The Capitals are looking for a rare sweep of the Buffalo Sabres

The Buffalo Sabres do not rank high among the Capitals’ most hated rivals, but when you look back at the history of these two teams, Washington has struggled against the Sabres more than you may think.

In the Caps’ first two seasons they faced Buffalo 10 times. Washington lost nine of those games and tied one. In fact, the Caps managed only two wins total in their first 32 meetings.

Even when Washington advanced past their initial struggles as a franchise, success against Buffalo has been hard to come by. In their 43 seasons as a team, the Caps have only managed to sweep the season series with the Sabres three times in 1988-89, 2012-13, 2016-17.

On Saturday, however, the Caps can make it four.

Buffalo visited Washington twice in December with the Caps winning each game. On Saturday, Washington heads to Buffalo for their final meeting of the season. (1 p.m., NBC Sports Washington).

Games notes

Hagelin debut

Carl Hagelin will make his Capitals debut Saturday.  He suited up for the first time with his new team on Friday after getting trade by the Los Angeles Kings on Thursday. He practice on the fourth line with Nic Dowd at center and Chandler Stephenson on the wing.

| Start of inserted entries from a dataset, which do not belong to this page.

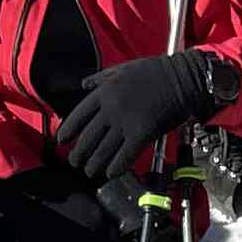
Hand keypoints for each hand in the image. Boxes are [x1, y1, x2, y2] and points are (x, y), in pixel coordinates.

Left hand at [55, 52, 210, 185]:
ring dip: (94, 164)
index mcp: (104, 92)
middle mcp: (111, 108)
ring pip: (103, 149)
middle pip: (88, 137)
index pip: (78, 115)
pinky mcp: (142, 133)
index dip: (68, 130)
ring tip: (89, 171)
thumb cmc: (153, 71)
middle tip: (75, 161)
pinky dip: (116, 167)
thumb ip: (100, 78)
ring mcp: (125, 122)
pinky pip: (124, 155)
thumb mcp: (121, 68)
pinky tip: (110, 173)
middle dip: (79, 153)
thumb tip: (83, 84)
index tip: (62, 140)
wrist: (180, 78)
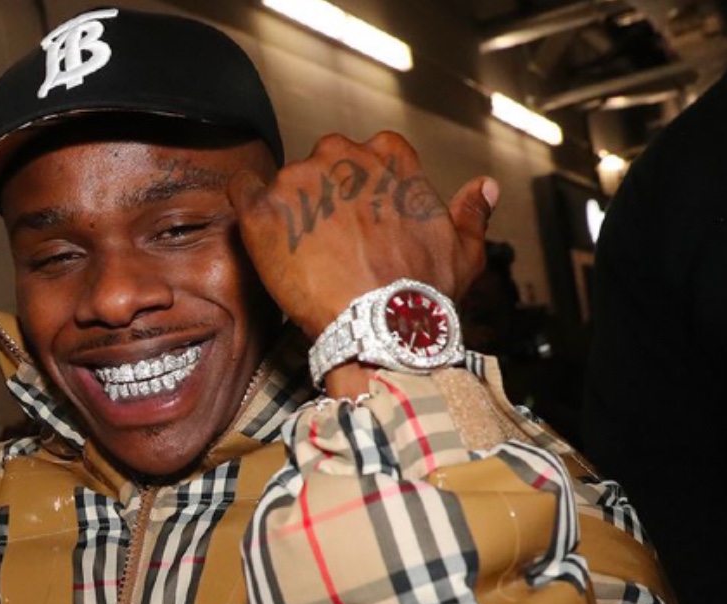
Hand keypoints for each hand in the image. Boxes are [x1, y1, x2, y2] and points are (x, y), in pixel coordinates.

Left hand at [227, 131, 496, 340]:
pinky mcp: (263, 209)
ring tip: (298, 251)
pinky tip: (260, 233)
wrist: (380, 327)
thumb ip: (471, 211)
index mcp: (389, 157)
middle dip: (325, 193)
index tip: (363, 218)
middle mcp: (343, 155)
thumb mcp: (464, 250)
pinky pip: (242, 191)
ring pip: (286, 181)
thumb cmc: (423, 292)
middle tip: (330, 240)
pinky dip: (247, 206)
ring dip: (290, 208)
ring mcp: (300, 179)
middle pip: (325, 162)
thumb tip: (485, 186)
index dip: (365, 187)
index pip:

The newly acquired Nick Jensen will not be available for the game.

End of the road

Saturday’s game will be the sixth and final game of a season-long six-game road trip. Washington has already earned three wins guaranteeing them at least a .500 finish. A win Saturday will give them four out of six and turn a respectable road trip into a very good one.

Watching the standings

With two points, Washington can pull even with the New York Islanders. The Caps have 75 points while the Islanders sit in first place with 77. New York has a game in hand on Washington and they play later Saturday night, so a tie in the standings on Saturday afternoon could prove to be short-lived.